1. History. My ancestors were barbarians. From immemorial times, they have killed, plundered, coveted, destroyed and trashed. They have waged wars, endlessly, showing that greed and cruelty are two of mankind’s main assets. So to make sure all this History is retained and passed on, our education system rolls its students in it thoroughly, day after day, year after year, insuring they are properly branded and labeling them psychologically as the descendants of the beasts. We are told to be proud of the blood that stains our path. Never once is a moral judgment made on past actions. It’s all studied in the name of science, as a curiosity, as an ongoing experiment and a collection of dates and heroes – because no matter what they did to mankind, they are all famous. Napoleon, Hitler, Alexander the Great, Columbus, Socrates, Da Vinci, Attila, Custer, what’s the difference? Good, bad, they’re all historical figures, they make a speaker’s eye shine. Not once did a history teacher take a minute to pause the lesson and show us history repeating itself in the form of a present war, some unnecessary greedy killing for oil or money or diamonds, live, somewhere on the planet. Not once were we told that the butchers we are should become farmers. It’s not part of a history class. With only peaceful dates to remember, history teachers would be like a crowd without any sensationalistic newspapers to read. Bored.

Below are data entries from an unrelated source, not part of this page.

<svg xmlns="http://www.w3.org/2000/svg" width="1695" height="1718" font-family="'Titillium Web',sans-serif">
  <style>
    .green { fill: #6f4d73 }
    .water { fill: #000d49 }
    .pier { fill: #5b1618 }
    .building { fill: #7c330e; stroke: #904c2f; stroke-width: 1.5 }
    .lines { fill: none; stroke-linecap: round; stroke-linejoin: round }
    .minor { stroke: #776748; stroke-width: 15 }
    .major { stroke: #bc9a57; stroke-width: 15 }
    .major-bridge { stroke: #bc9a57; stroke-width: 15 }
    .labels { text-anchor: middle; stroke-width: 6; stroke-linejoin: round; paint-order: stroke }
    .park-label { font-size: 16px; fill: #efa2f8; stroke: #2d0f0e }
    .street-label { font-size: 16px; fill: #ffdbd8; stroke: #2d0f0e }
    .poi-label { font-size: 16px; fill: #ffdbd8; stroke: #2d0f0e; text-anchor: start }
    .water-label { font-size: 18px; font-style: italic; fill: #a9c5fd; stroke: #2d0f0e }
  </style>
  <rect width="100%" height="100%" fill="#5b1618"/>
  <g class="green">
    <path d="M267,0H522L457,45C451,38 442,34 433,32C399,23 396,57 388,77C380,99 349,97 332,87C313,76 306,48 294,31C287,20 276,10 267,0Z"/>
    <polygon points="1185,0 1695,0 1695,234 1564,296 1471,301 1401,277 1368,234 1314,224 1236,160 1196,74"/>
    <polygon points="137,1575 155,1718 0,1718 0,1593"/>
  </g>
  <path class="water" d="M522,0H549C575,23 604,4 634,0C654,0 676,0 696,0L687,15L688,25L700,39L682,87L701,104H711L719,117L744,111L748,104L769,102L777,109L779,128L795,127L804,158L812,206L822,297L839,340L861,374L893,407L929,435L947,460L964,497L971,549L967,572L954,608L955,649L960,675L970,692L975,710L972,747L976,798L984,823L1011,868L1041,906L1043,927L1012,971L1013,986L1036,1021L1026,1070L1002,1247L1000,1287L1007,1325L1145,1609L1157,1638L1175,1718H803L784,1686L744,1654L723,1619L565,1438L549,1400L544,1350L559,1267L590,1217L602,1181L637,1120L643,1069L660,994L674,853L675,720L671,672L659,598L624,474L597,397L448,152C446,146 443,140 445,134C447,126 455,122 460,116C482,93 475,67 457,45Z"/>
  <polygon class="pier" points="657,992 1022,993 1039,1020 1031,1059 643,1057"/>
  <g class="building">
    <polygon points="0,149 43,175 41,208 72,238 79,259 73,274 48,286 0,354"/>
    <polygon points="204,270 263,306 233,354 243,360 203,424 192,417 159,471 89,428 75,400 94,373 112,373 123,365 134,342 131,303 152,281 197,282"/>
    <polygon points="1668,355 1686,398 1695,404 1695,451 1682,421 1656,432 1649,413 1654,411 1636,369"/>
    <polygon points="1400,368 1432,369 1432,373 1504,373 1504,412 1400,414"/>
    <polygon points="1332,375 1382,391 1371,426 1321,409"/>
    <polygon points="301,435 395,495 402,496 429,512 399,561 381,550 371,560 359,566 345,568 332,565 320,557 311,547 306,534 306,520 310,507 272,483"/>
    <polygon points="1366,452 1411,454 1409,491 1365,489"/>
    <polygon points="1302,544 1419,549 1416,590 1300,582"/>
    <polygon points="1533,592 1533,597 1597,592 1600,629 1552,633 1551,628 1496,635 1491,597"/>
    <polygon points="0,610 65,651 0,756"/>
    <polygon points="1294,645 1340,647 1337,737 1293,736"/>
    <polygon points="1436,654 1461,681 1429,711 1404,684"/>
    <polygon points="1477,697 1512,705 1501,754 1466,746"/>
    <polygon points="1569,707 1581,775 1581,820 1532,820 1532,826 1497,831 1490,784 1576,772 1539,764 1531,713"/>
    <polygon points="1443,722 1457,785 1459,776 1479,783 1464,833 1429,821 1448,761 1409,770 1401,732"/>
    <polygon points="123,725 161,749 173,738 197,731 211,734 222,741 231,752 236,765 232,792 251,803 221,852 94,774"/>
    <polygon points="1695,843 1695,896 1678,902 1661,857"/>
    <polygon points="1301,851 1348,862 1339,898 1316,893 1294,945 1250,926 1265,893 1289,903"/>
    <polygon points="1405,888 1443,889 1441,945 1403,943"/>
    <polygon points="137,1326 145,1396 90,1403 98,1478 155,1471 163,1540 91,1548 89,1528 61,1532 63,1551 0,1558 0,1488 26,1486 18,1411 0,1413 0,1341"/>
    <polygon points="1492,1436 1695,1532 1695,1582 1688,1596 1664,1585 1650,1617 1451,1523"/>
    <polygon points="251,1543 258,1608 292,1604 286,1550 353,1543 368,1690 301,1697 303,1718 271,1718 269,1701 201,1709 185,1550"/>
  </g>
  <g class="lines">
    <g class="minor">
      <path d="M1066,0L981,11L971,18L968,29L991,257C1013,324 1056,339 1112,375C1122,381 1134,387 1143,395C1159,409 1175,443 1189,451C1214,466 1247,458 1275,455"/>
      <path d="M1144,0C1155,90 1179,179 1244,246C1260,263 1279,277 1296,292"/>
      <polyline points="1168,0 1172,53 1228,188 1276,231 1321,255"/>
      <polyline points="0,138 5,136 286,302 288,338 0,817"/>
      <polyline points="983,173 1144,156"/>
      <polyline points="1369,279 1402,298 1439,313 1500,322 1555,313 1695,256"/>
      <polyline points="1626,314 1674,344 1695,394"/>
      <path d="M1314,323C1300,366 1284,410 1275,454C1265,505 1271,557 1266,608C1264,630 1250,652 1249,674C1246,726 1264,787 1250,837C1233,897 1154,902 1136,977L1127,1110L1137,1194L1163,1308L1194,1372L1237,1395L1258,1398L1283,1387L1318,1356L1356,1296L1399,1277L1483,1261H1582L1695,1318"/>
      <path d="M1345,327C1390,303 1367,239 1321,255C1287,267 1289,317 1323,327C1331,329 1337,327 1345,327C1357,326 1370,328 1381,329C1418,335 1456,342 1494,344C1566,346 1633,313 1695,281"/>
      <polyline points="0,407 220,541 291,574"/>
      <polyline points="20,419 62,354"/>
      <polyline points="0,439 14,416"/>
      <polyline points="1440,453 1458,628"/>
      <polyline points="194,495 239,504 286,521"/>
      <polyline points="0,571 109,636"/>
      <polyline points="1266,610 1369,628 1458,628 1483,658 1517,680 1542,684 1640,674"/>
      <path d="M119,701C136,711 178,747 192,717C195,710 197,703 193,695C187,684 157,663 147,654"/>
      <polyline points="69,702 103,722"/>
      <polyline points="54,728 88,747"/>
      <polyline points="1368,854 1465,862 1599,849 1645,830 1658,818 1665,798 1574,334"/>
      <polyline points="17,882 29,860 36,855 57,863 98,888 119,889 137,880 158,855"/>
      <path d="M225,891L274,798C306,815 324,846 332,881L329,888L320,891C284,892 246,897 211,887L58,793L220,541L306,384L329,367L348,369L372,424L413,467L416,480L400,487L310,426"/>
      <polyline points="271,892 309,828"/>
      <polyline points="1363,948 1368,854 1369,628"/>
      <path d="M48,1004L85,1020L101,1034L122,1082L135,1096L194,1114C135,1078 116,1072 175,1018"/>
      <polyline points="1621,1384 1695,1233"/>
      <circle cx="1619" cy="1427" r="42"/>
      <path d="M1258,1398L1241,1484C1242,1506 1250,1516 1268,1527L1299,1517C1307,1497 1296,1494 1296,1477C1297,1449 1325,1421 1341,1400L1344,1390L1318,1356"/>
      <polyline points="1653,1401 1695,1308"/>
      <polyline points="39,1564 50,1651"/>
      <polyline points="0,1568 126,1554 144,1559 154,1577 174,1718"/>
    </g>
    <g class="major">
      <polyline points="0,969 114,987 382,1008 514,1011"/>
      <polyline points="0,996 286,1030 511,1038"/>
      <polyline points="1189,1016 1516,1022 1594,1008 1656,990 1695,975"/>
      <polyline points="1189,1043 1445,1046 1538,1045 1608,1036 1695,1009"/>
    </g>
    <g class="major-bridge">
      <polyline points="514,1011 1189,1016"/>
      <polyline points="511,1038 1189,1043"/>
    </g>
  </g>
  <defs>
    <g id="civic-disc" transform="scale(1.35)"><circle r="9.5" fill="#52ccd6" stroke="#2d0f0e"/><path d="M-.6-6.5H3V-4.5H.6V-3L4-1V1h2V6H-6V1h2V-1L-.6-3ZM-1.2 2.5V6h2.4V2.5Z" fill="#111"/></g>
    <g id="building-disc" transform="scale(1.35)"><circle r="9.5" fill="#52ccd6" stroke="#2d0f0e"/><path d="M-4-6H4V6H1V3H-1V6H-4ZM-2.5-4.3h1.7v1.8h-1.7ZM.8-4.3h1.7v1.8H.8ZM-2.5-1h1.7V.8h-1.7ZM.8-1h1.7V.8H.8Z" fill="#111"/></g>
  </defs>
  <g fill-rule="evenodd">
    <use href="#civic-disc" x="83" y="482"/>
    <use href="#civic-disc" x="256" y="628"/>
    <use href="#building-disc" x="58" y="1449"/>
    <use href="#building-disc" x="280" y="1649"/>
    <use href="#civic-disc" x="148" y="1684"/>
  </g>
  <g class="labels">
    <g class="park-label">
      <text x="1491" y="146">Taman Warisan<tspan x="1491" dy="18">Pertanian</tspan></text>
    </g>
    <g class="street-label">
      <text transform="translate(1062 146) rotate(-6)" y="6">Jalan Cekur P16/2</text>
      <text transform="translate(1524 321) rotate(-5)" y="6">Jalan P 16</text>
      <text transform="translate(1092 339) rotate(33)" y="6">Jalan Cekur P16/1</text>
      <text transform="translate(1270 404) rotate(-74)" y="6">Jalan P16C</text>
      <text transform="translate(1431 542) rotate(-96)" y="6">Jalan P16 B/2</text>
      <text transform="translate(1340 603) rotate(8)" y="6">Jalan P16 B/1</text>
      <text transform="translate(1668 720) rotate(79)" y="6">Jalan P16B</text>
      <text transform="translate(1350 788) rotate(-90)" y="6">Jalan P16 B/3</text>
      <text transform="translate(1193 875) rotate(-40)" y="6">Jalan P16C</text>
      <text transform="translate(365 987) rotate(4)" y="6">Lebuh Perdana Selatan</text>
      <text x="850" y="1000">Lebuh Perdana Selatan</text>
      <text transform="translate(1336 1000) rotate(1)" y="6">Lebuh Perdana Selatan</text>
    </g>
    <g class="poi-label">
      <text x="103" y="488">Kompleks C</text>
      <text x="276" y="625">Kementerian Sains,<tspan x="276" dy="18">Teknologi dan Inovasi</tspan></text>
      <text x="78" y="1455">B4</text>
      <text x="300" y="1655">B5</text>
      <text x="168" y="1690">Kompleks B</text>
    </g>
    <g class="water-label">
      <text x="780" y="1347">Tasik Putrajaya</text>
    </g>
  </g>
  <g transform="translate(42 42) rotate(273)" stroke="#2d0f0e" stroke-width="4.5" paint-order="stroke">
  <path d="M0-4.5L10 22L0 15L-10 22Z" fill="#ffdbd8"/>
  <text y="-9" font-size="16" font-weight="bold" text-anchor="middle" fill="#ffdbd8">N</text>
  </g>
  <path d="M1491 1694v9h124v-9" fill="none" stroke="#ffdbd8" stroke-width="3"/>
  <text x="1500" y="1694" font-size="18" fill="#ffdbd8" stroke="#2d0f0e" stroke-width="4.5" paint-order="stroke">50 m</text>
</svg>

  2. Conformism. My first point leads to the second. History was taught, like every other topic, in carefully arranged classrooms, row after row of perfectly aligned tables and chairs. Every student had the same desk, the same books, in some cases the same uniform, “It is a miracle that curiosity survives the formal education.” Albert Einsteinand uniform behaviour was expected. At the beginning of the year, the entire class would be sent out to buy the same exact supplies, no deviation allowed – type of pencils, color of binders, ruler size, everything was orchestrated to the smallest details, in the name of conformity. Then throughout the year, great efforts were made by the teachers to keep that conformity up. Vincent, can’t you do this like everybody else? Shame! As students we were being slowly trained to become perfect sheep, socially functioning mindless zombies with no desire for individuality, seeking only to belong and melt into the mass, finding approval and recognition from their peers by looking alike. Our society functions on mass control. Everything depends on how easy a population is to manipulate; politics, advertising, entertainment, fashion, retail, pharmacology, they all thrive on their ability to influence an audience via the media, convincing minds and hearts that they must do like everybody else in order to be happy and fulfilled; and all that started on my first day in school.
  3. “Can do better”. One of the most common comment that appeared on the monthly student report sent to my parents was “Vincent is lazy. He has potential but could do better.” Given that I was usually in the top quarter of the class, I got used to it. It wasn’t bad. I was good, and probably could have been better. But my parents were satisfied with it because they focused on the word “potential” rather than “lazy”. God bless them. The school, however, never once bothered to teach me how to actually become better, how to use that potential. It never pushed me to go the extra mile, to leave the pack behind and do something greater, on my own. It had to stick with point 2. The teacher’s role was very simple: rate the students’ performance, write it down on a report and pass it on to the parents. Hands wiped, job over. The parents would mysteriously make it happen, they would use their parenthood to metamorphose this potential into a reality. But most parents see their kids less often than the school does, and they don’t have the opportunity to seriously educate their children socially – their education is family-oriented, and so it should be. It’s then left mostly to the schools to fit children into society. A society only progresses because of the remarkable efforts of very few. The majority of people are acting like a dead weight on evolution. It’s the few who pull us forward. Yet people in school never bothered to show me motivating examples of that leading pack of a few, to tell me I could make it there and be an architect of my own times. They merely said I could do better.
  4. Play the flute. I wanted to play the bloody saxophone. What else can I say?
  5. “School sucks”. We spend 10 to 20 years of our lives in some kind of school. It plays a major role into who we become as adults, and ultimately as shapers of our world. Yet there is overwhelming social acceptance that school years are among the worse we have or will go through. It is in school that we are taught the hard way to accept our faith silently and lower our heads, and do “it” because “it” has to be done. We then go into life and settle for more of the same; we accept less than perfect family situations, take a job we don’t like and go through our existence thinking there must be something better, without ever really seeking it. It doesn’t have to be that way. School must evolve into the best time of our life. It must become a real cradle, a place where creativity is unleashed and potential nurtured and exploited, a time during which kids have fun discovering who they are and what they will accomplish. Finding out about their differences and how those will serve the greater good by bringing in diversity. Learning about past mistakes and being shown how to correct them. Not allowed to settle for less than the best. School must change if we are to.